Start of RECORDS FOR THE TASK
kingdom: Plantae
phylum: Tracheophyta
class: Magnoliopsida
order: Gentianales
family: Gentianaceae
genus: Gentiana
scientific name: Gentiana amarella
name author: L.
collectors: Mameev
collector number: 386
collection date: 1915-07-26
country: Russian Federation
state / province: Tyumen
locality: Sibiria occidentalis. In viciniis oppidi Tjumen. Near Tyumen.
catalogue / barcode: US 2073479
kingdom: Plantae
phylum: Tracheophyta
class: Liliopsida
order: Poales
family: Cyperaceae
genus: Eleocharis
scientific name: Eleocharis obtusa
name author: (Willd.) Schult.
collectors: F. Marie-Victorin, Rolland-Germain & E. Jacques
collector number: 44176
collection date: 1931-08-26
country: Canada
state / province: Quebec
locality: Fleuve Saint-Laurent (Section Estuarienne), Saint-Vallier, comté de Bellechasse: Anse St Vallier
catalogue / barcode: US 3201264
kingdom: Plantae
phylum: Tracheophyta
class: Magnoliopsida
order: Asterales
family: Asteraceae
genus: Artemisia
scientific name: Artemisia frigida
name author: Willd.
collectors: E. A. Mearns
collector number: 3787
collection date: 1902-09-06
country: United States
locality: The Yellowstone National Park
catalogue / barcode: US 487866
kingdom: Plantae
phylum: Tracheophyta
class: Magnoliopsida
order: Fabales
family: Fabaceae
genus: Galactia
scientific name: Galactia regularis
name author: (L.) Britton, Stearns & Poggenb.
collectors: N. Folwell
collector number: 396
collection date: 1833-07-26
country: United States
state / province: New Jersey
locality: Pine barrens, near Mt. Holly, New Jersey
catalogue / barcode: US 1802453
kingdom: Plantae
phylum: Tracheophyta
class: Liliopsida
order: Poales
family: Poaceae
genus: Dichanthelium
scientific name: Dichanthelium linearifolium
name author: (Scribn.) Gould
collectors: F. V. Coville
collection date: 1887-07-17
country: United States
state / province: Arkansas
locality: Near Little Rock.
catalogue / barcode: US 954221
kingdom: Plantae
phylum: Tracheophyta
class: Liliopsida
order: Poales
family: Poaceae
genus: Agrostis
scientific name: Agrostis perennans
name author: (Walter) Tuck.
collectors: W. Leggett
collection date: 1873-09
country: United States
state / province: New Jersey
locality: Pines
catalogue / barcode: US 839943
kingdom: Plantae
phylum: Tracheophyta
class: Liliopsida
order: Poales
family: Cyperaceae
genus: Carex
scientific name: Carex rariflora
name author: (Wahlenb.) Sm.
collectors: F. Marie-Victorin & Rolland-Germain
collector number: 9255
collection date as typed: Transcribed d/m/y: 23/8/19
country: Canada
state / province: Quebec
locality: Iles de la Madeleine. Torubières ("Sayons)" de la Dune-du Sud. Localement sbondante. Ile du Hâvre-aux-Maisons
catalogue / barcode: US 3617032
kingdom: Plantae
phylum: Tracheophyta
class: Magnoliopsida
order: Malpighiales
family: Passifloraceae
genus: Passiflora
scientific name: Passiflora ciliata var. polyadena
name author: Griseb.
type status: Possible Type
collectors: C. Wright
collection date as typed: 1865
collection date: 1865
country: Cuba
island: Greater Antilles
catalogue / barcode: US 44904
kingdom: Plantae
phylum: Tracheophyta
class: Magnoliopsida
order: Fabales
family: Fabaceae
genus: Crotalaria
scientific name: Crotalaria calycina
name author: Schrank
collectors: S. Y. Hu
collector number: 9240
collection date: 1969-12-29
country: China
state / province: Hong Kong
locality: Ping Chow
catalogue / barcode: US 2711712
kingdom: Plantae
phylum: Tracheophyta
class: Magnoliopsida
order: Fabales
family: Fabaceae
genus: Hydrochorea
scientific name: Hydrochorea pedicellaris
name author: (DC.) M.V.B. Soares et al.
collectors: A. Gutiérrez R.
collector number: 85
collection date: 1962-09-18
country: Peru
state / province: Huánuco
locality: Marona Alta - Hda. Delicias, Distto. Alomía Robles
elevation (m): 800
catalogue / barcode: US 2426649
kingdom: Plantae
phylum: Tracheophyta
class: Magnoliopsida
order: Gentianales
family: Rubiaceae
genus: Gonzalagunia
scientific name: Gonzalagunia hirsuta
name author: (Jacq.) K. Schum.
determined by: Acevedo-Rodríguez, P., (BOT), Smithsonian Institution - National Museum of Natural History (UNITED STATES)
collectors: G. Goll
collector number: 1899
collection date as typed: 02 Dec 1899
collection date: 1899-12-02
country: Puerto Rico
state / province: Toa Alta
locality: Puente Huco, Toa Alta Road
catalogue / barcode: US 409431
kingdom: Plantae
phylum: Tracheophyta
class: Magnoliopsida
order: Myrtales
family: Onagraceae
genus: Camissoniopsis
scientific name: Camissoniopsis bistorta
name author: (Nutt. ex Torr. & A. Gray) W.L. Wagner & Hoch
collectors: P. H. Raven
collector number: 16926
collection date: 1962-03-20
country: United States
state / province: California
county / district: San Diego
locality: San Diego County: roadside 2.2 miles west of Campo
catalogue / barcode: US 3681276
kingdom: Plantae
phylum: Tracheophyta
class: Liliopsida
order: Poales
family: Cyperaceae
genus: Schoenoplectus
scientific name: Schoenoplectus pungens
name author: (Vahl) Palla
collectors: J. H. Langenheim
End of RECORDS FOR THE TASK
EXERCISE INSTRUCTIONS: Rewrite all the entries above, swapping every "catalogue" for "catalog" and leaving everything else as it is.

TASK SOLUTION:
kingdom: Plantae
phylum: Tracheophyta
class: Magnoliopsida
order: Gentianales
family: Gentianaceae
genus: Gentiana
scientific name: Gentiana amarella
name author: L.
collectors: Mameev
collector number: 386
collection date: 1915-07-26
country: Russian Federation
state / province: Tyumen
locality: Sibiria occidentalis. In viciniis oppidi Tjumen. Near Tyumen.
catalog / barcode: US 2073479
kingdom: Plantae
phylum: Tracheophyta
class: Liliopsida
order: Poales
family: Cyperaceae
genus: Eleocharis
scientific name: Eleocharis obtusa
name author: (Willd.) Schult.
collectors: F. Marie-Victorin, Rolland-Germain & E. Jacques
collector number: 44176
collection date: 1931-08-26
country: Canada
state / province: Quebec
locality: Fleuve Saint-Laurent (Section Estuarienne), Saint-Vallier, comté de Bellechasse: Anse St Vallier
catalog / barcode: US 3201264
kingdom: Plantae
phylum: Tracheophyta
class: Magnoliopsida
order: Asterales
family: Asteraceae
genus: Artemisia
scientific name: Artemisia frigida
name author: Willd.
collectors: E. A. Mearns
collector number: 3787
collection date: 1902-09-06
country: United States
locality: The Yellowstone National Park
catalog / barcode: US 487866
kingdom: Plantae
phylum: Tracheophyta
class: Magnoliopsida
order: Fabales
family: Fabaceae
genus: Galactia
scientific name: Galactia regularis
name author: (L.) Britton, Stearns & Poggenb.
collectors: N. Folwell
collector number: 396
collection date: 1833-07-26
country: United States
state / province: New Jersey
locality: Pine barrens, near Mt. Holly, New Jersey
catalog / barcode: US 1802453
kingdom: Plantae
phylum: Tracheophyta
class: Liliopsida
order: Poales
family: Poaceae
genus: Dichanthelium
scientific name: Dichanthelium linearifolium
name author: (Scribn.) Gould
collectors: F. V. Coville
collection date: 1887-07-17
country: United States
state / province: Arkansas
locality: Near Little Rock.
catalog / barcode: US 954221
kingdom: Plantae
phylum: Tracheophyta
class: Liliopsida
order: Poales
family: Poaceae
genus: Agrostis
scientific name: Agrostis perennans
name author: (Walter) Tuck.
collectors: W. Leggett
collection date: 1873-09
country: United States
state / province: New Jersey
locality: Pines
catalog / barcode: US 839943
kingdom: Plantae
phylum: Tracheophyta
class: Liliopsida
order: Poales
family: Cyperaceae
genus: Carex
scientific name: Carex rariflora
name author: (Wahlenb.) Sm.
collectors: F. Marie-Victorin & Rolland-Germain
collector number: 9255
collection date as typed: Transcribed d/m/y: 23/8/19
country: Canada
state / province: Quebec
locality: Iles de la Madeleine. Torubières ("Sayons)" de la Dune-du Sud. Localement sbondante. Ile du Hâvre-aux-Maisons
catalog / barcode: US 3617032
kingdom: Plantae
phylum: Tracheophyta
class: Magnoliopsida
order: Malpighiales
family: Passifloraceae
genus: Passiflora
scientific name: Passiflora ciliata var. polyadena
name author: Griseb.
type status: Possible Type
collectors: C. Wright
collection date as typed: 1865
collection date: 1865
country: Cuba
island: Greater Antilles
catalog / barcode: US 44904
kingdom: Plantae
phylum: Tracheophyta
class: Magnoliopsida
order: Fabales
family: Fabaceae
genus: Crotalaria
scientific name: Crotalaria calycina
name author: Schrank
collectors: S. Y. Hu
collector number: 9240
collection date: 1969-12-29
country: China
state / province: Hong Kong
locality: Ping Chow
catalog / barcode: US 2711712
kingdom: Plantae
phylum: Tracheophyta
class: Magnoliopsida
order: Fabales
family: Fabaceae
genus: Hydrochorea
scientific name: Hydrochorea pedicellaris
name author: (DC.) M.V.B. Soares et al.
collectors: A. Gutiérrez R.
collector number: 85
collection date: 1962-09-18
country: Peru
state / province: Huánuco
locality: Marona Alta - Hda. Delicias, Distto. Alomía Robles
elevation (m): 800
catalog / barcode: US 2426649
kingdom: Plantae
phylum: Tracheophyta
class: Magnoliopsida
order: Gentianales
family: Rubiaceae
genus: Gonzalagunia
scientific name: Gonzalagunia hirsuta
name author: (Jacq.) K. Schum.
determined by: Acevedo-Rodríguez, P., (BOT), Smithsonian Institution - National Museum of Natural History (UNITED STATES)
collectors: G. Goll
collector number: 1899
collection date as typed: 02 Dec 1899
collection date: 1899-12-02
country: Puerto Rico
state / province: Toa Alta
locality: Puente Huco, Toa Alta Road
catalog / barcode: US 409431
kingdom: Plantae
phylum: Tracheophyta
class: Magnoliopsida
order: Myrtales
family: Onagraceae
genus: Camissoniopsis
scientific name: Camissoniopsis bistorta
name author: (Nutt. ex Torr. & A. Gray) W.L. Wagner & Hoch
collectors: P. H. Raven
collector number: 16926
collection date: 1962-03-20
country: United States
state / province: California
county / district: San Diego
locality: San Diego County: roadside 2.2 miles west of Campo
catalog / barcode: US 3681276
kingdom: Plantae
phylum: Tracheophyta
class: Liliopsida
order: Poales
family: Cyperaceae
genus: Schoenoplectus
scientific name: Schoenoplectus pungens
name author: (Vahl) Palla
collectors: J. H. Langenheim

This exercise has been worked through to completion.